Newsblog: Welcome Back, Duke: From the ashes of Sept. 11 arise the manly virtues by Peggy Noonan.
Noonan asserts that “men are back” after writing a couple of weeks ago that “God is back.” Both columns gave me inspirational goosebumps (I’m not sure if they were the John Wayne or Alan Alda variety) but both also troubled me.
She lauded Bush’s first speech to Congress after the attack, as did I. But she didn’t deal with his goofy assertion that “God is not neutral” — a notion that I challenged in my Sept. 21 weblog.
She nails the class issue — “the professional classes have a new appreciation for the working class men of Lodi, N.J., or Astoria, Queens.” But she defines “masculine men” too narrowly by tying it to physical courage and strength — and only in their line of work.
“I am speaking of masculine men, men who push things and pull things and haul things and build things, men who charge up the stairs in a hundred pounds of gear and tell everyone else where to go to be safe. Men who are welders, who do construction, men who are cops and firemen. They are all of them, one way or another, the men who put the fire out, the men who are digging the rubble out, and the men who will build whatever takes its place. And their style is back in style. We are experiencing a new respect for their old-fashioned masculinity, a new respect for physical courage, for strength and for the willingness to use both for the good of others.”
Our culture fawns over industry tycoons like GE’s CEO Jack Welch, with nary a glance at what he was like as husband, father, neighbor, and citizen. We run the risk of doing the same with these working class guys. And what about the guy who wins the Nobel Peace Prize? Or the guy who stands up in front of the local school board to challenge the status quo for the sake of the kids? Or the guy who says no to a night out with his buddies so he can keep his promise to show up at his kid’s play? No physical courage or strength needed for either, so they’re not manly men?

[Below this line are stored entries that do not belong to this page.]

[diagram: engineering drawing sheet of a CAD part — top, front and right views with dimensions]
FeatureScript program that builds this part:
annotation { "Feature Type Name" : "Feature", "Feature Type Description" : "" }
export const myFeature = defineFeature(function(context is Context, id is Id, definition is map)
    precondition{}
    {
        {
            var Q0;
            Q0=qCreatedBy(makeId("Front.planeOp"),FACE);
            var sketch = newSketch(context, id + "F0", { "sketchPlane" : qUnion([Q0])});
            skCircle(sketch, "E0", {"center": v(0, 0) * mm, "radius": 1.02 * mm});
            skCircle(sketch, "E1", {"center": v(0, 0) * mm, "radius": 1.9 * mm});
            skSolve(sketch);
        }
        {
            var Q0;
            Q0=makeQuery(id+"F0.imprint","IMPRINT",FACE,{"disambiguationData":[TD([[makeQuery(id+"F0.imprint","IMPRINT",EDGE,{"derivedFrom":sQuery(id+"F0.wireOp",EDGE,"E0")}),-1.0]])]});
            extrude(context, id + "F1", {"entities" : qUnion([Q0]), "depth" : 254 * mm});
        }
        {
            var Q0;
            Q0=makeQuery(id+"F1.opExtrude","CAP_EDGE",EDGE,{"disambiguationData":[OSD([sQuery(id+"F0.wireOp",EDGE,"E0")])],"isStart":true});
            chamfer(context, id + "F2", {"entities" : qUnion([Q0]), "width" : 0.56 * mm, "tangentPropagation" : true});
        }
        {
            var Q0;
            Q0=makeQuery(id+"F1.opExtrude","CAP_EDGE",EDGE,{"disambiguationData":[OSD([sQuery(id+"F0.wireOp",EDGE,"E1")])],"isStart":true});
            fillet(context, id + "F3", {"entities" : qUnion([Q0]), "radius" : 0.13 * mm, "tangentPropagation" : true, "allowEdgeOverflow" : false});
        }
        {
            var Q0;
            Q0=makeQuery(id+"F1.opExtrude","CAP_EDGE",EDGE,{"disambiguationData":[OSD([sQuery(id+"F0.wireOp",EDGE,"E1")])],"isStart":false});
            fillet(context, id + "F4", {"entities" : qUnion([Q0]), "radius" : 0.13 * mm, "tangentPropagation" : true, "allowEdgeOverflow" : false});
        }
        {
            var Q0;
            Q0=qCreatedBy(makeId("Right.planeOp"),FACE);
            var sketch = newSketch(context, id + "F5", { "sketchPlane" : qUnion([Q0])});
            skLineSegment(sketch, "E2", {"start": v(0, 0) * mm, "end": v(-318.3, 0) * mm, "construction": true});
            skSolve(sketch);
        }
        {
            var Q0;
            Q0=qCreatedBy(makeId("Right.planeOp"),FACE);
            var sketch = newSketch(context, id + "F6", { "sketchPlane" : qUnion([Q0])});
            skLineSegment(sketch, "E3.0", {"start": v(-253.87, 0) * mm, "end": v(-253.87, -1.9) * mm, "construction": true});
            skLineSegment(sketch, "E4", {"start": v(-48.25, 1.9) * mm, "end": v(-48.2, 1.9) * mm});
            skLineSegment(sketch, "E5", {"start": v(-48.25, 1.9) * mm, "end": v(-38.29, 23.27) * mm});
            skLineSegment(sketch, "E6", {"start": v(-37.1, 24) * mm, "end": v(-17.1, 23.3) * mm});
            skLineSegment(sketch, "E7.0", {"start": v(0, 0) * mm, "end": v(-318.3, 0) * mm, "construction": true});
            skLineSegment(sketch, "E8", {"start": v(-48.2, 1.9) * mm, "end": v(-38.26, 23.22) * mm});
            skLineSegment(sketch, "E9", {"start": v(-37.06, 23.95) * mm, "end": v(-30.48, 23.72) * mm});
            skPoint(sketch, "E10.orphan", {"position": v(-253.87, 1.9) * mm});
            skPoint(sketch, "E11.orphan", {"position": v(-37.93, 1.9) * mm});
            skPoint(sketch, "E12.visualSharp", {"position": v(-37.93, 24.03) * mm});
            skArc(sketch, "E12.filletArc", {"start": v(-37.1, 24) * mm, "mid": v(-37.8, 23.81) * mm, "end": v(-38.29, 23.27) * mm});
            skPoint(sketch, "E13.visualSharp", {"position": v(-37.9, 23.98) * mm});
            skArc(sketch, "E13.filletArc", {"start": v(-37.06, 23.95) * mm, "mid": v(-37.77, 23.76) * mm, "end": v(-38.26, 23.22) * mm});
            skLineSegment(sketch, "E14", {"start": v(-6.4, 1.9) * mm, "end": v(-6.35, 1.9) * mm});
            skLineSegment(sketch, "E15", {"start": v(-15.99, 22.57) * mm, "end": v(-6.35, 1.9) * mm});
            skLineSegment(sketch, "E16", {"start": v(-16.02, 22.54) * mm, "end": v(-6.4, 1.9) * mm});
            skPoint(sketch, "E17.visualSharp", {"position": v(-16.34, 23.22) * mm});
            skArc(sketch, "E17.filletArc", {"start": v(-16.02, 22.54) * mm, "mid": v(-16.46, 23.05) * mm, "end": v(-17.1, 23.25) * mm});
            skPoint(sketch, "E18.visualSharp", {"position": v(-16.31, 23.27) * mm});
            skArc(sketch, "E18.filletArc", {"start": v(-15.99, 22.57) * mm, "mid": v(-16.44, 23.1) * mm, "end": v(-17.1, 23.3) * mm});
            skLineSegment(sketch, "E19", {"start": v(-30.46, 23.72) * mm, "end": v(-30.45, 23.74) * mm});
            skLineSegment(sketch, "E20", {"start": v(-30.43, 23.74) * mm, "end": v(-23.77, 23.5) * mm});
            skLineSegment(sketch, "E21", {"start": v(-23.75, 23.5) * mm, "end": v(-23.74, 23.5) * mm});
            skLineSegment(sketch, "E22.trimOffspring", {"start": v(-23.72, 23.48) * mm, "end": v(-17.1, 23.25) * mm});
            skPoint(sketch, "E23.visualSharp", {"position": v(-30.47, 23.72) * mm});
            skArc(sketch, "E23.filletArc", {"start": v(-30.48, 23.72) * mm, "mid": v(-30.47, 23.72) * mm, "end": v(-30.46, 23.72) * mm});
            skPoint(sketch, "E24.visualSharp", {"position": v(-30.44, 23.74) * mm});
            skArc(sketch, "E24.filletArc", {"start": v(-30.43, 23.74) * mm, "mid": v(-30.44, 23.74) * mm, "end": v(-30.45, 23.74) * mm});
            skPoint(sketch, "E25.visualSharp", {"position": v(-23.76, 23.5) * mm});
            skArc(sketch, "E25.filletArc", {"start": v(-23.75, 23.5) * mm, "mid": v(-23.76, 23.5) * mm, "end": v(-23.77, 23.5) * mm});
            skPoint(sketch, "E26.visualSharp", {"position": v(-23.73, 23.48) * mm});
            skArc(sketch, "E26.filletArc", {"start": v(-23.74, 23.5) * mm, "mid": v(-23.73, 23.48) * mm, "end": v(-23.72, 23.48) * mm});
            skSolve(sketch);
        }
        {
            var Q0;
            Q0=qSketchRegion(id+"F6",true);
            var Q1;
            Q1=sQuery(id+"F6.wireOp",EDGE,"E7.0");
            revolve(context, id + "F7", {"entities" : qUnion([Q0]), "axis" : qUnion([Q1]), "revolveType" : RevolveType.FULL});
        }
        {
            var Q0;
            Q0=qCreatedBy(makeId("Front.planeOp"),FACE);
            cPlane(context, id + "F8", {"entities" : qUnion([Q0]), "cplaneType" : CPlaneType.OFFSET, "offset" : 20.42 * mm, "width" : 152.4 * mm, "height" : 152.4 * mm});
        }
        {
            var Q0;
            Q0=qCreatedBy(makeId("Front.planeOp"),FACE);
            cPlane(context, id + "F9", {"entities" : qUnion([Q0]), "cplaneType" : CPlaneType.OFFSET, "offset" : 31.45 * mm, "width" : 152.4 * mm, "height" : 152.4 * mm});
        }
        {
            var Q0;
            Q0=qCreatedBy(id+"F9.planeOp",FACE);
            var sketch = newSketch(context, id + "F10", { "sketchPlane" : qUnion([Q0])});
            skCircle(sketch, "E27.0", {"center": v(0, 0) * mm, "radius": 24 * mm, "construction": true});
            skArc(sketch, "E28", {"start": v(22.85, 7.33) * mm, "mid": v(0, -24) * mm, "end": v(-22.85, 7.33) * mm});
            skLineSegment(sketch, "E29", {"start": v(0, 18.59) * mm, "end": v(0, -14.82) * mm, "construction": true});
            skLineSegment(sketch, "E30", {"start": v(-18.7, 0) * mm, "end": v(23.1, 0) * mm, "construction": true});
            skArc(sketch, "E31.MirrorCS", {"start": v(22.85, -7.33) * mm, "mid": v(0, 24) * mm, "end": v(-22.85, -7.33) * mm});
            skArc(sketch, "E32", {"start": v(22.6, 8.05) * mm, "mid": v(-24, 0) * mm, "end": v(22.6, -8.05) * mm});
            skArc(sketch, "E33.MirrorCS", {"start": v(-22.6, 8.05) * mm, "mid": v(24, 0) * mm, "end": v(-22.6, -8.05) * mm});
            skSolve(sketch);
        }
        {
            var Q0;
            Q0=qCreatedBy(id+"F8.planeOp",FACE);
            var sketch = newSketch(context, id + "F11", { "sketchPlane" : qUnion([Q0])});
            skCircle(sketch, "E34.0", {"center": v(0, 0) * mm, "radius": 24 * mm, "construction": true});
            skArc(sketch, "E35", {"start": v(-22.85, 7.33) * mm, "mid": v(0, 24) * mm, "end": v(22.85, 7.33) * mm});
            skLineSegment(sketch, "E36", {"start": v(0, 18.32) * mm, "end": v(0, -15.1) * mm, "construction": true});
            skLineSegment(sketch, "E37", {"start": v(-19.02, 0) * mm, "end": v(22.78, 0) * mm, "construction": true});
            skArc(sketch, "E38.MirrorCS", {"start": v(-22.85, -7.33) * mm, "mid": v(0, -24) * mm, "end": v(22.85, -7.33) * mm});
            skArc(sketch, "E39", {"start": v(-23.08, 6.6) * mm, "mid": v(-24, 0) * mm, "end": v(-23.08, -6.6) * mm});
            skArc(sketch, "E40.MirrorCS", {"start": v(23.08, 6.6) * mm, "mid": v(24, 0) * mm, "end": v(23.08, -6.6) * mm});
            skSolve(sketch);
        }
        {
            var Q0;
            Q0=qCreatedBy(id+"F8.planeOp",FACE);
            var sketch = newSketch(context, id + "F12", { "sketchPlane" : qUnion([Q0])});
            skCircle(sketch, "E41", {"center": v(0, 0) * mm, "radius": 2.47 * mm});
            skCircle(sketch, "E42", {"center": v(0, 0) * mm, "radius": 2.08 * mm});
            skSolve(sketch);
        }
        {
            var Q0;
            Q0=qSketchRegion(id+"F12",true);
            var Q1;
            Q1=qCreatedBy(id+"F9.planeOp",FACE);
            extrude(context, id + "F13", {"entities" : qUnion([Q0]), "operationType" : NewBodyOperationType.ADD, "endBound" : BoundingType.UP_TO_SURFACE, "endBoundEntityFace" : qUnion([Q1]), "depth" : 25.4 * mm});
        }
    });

I don’t have a problem with our having a new respect this “old-fashioned masculinity” — I’m as thrilled as anyone to see the guys at the WTC site being honored and respected for their work. Noonan deserves praise for her piece, but I wish she had tempered it a bit. As is, her characterization of what makes a man manly seems just a little too thin, too exclusive, and too close to celebrity worship for my taste.